Task to carry out — Copy the material below verbatim from the line with "preceduto non sono stati mai tempi" to the line with "которая нам нужна.", both lines included, omitting pictures and every line outside that range.

The records —
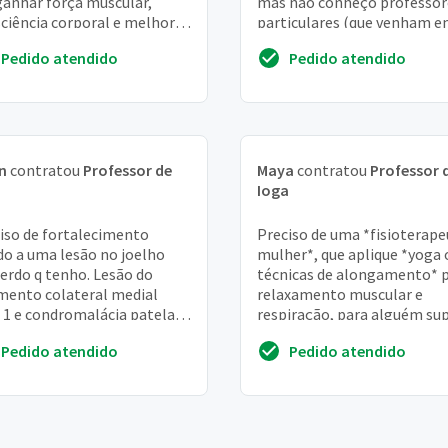
anhar força muscular,
mas não conheço professor
ciência corporal e melhor
particulares (que venham 
espiração
casa) dessa modalidade, ne
Pedido atendido
Pedido atendido
tenho noções de valor...
n
contratou
Professor de
Maya
contratou
Professor 
a
Ioga
iso de fortalecimento
Preciso de uma *fisioterape
do a uma lesão no joelho
mulher*, que aplique *yoga 
erdo q tenho. Lesão do
técnicas de alongamento* 
mento colateral medial
relaxamento muscular e
 1 e condromalácia patelar
respiração, para alguém su
fissura medial
iniciante com problemas d
Pedido atendido
Pedido atendido
dor na atm. ...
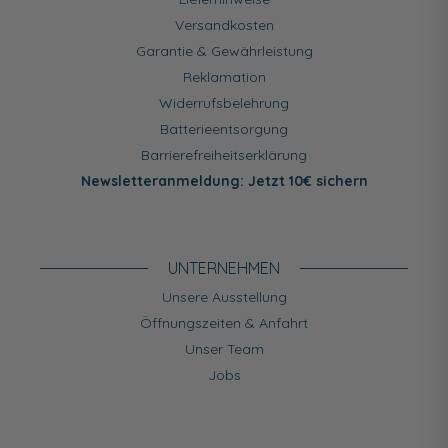
Versandkosten
Garantie & Gewährleistung
Reklamation
Widerrufsbelehrung
Batterieentsorgung
Barrierefreiheitserklärung
Newsletteranmeldung: Jetzt 10€ sichern
UNTERNEHMEN
Unsere Ausstellung
Öffnungszeiten & Anfahrt
Unser Team
Jobs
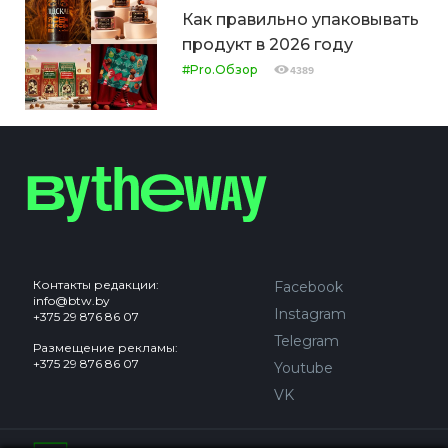
Как правильно упаковывать
продукт в 2026 году
#Pro.Обзор
4389
Контакты редакции:
Facebook
info@btw.by
Instagram
+375 29 876 86 07
Telegram
Размещение рекламы:
+375 29 876 86 07
Youtube
VK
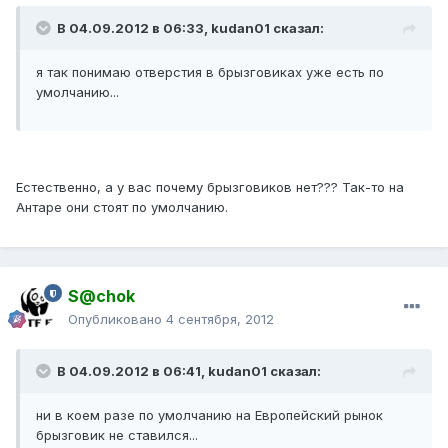
В 04.09.2012 в 06:33, kudan01 сказал:
я так понимаю отверстия в брызговиках уже есть по
умолчанию...
Естественно, а у вас почему брызговиков нет??? Так-то на
Антаре они стоят по умолчанию.
S@chok
Опубликовано
4 сентября, 2012
В 04.09.2012 в 06:41, kudan01 сказал:
ни в коем разе по умолчанию на Европейский рынок
брызговик не ставился...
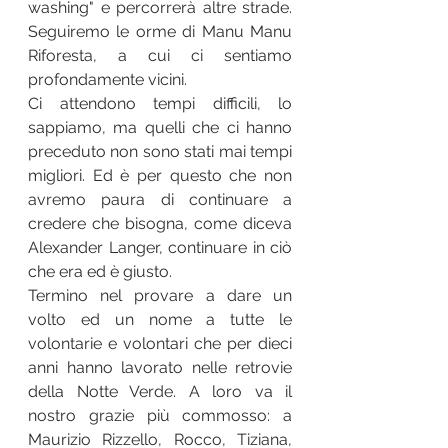
washing" e percorrerà altre strade. 
Seguiremo le orme di Manu Manu 
Riforesta, a cui ci sentiamo 
profondamente vicini.  
Ci attendono tempi difficili, lo 
sappiamo, ma quelli che ci hanno 
preceduto non sono stati mai tempi 
migliori. Ed è per questo che non 
avremo paura di continuare a 
credere che bisogna, come diceva 
Alexander Langer, continuare in ciò 
che era ed è giusto.
Termino nel provare a dare un 
volto ed un nome a tutte le 
volontarie e volontari che per dieci 
anni hanno lavorato nelle retrovie 
della Notte Verde. A loro va il 
nostro grazie più commosso: a 
Maurizio Rizzello, Rocco, Tiziana, 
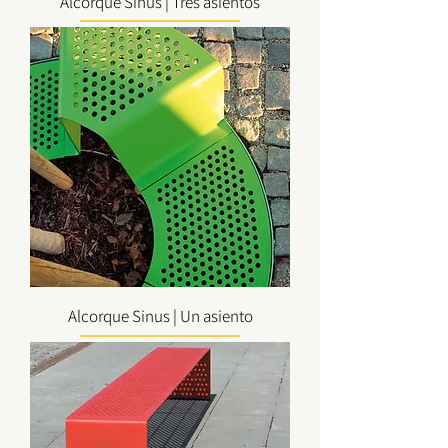
Alcorque Sinus | Tres asientos
Alcorque Sinus | Un asiento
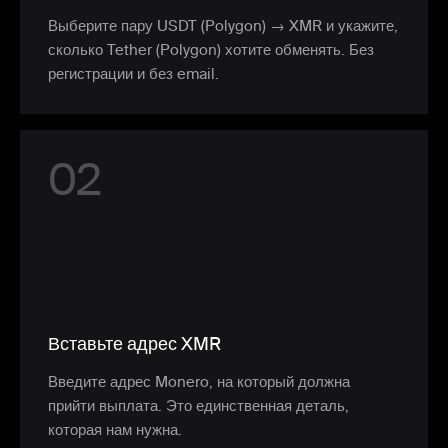
Выберите пару USDT (Polygon) → XMR и укажите,
сколько Tether (Polygon) хотите обменять. Без
регистрации и без email.
0
2
Вставьте адрес XMR
Введите адрес Monero, на который должна
прийти выплата. Это единственная деталь,
которая нам нужна.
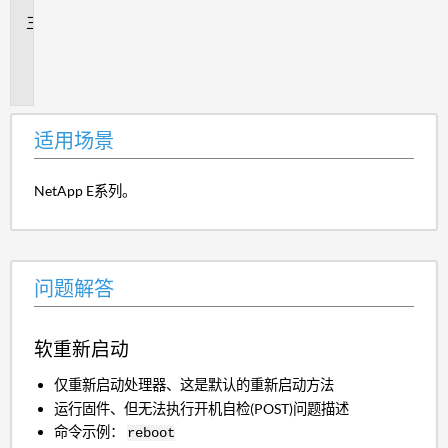
追
加
信
息
适用场景
NetApp E系列。
问题解答
软重新启动
仅重新启动处理器、这是默认的重新启动方法
运行固件、但无法执行开机自检(POST)问题描述
命令示例：
reboot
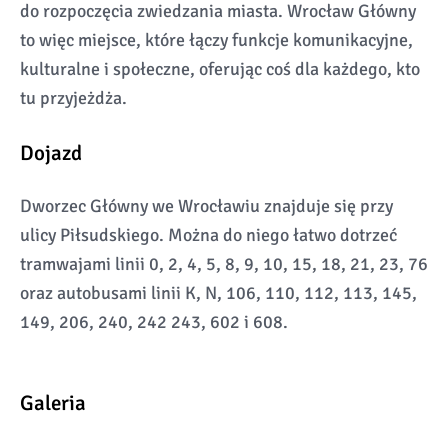
do rozpoczęcia zwiedzania miasta. Wrocław Główny
to więc miejsce, które łączy funkcje komunikacyjne,
kulturalne i społeczne, oferując coś dla każdego, kto
tu przyjeżdża.
Dojazd
Dworzec Główny we Wrocławiu znajduje się przy
ulicy Piłsudskiego. Można do niego łatwo dotrzeć
tramwajami linii 0, 2, 4, 5, 8, 9, 10, 15, 18, 21, 23, 76
oraz autobusami linii K, N, 106, 110, 112, 113, 145,
149, 206, 240, 242 243, 602 i 608.
Galeria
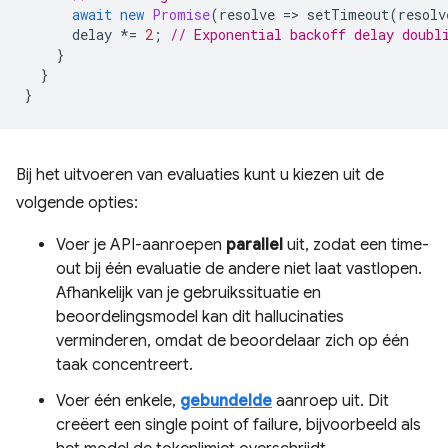
await
new
Promise
(
resolve
=
>
setTimeout
(
resolv
delay
*=
2
;
// Exponential backoff delay doubl
}
}
}
Bij het uitvoeren van evaluaties kunt u kiezen uit de
volgende opties:
Voer je API-aanroepen
parallel
uit, zodat een time-
out bij één evaluatie de andere niet laat vastlopen.
Afhankelijk van je gebruikssituatie en
beoordelingsmodel kan dit hallucinaties
verminderen, omdat de beoordelaar zich op één
taak concentreert.
Voer één enkele,
gebundelde
aanroep uit. Dit
creëert een single point of failure, bijvoorbeeld als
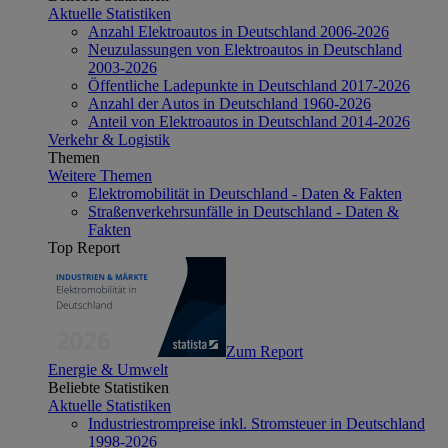
Aktuelle Statistiken
Anzahl Elektroautos in Deutschland 2006-2026
Neuzulassungen von Elektroautos in Deutschland
2003-2026
Öffentliche Ladepunkte in Deutschland 2017-2026
Anzahl der Autos in Deutschland 1960-2026
Anteil von Elektroautos in Deutschland 2014-2026
Verkehr & Logistik
Themen
Weitere Themen
Elektromobilität in Deutschland - Daten & Fakten
Straßenverkehrsunfälle in Deutschland - Daten &
Fakten
Top Report
Zum Report
Energie & Umwelt
Beliebte Statistiken
Aktuelle Statistiken
Industriestrompreise inkl. Stromsteuer in Deutschland
1998-2026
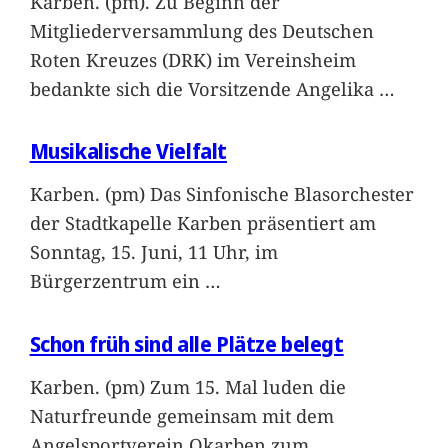
Karben. (pm). Zu Beginn der
Mitgliederversammlung des Deutschen
Roten Kreuzes (DRK) im Vereinsheim
bedankte sich die Vorsitzende Angelika
…
Musikalische Vielfalt
Karben. (pm) Das Sinfonische Blasorchester
der Stadtkapelle Karben präsentiert am
Sonntag, 15. Juni, 11 Uhr, im
Bürgerzentrum ein
…
Schon früh sind alle Plätze belegt
Karben. (pm) Zum 15. Mal luden die
Naturfreunde gemeinsam mit dem
Angelsportverein Okarben zum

Solution for this exercise —
preceduto non sono stati mai tempi 
migliori. Ed è per questo che non 
avremo paura di continuare a 
credere che bisogna, come diceva 
Alexander Langer, continuare in ciò 
che era ed è giusto.
Termino nel provare a dare un 
volto ed un nome a tutte le 
volontarie e volontari che per dieci 
anni hanno lavorato nelle retrovie 
della Notte Verde. A loro va il 
nostro grazie più commosso: a 
Maurizio Rizzello, Rocco, Tiziana, 
Alcorque Sinus | Tres asientos
Alcorque Sinus | Un asiento
Выберите пару USDT (Polygon) → XMR и укажите,
сколько Tether (Polygon) хотите обменять. Без
регистрации и без email.
0
2
Вставьте адрес XMR
Введите адрес Monero, на который должна
прийти выплата. Это единственная деталь,
которая нам нужна.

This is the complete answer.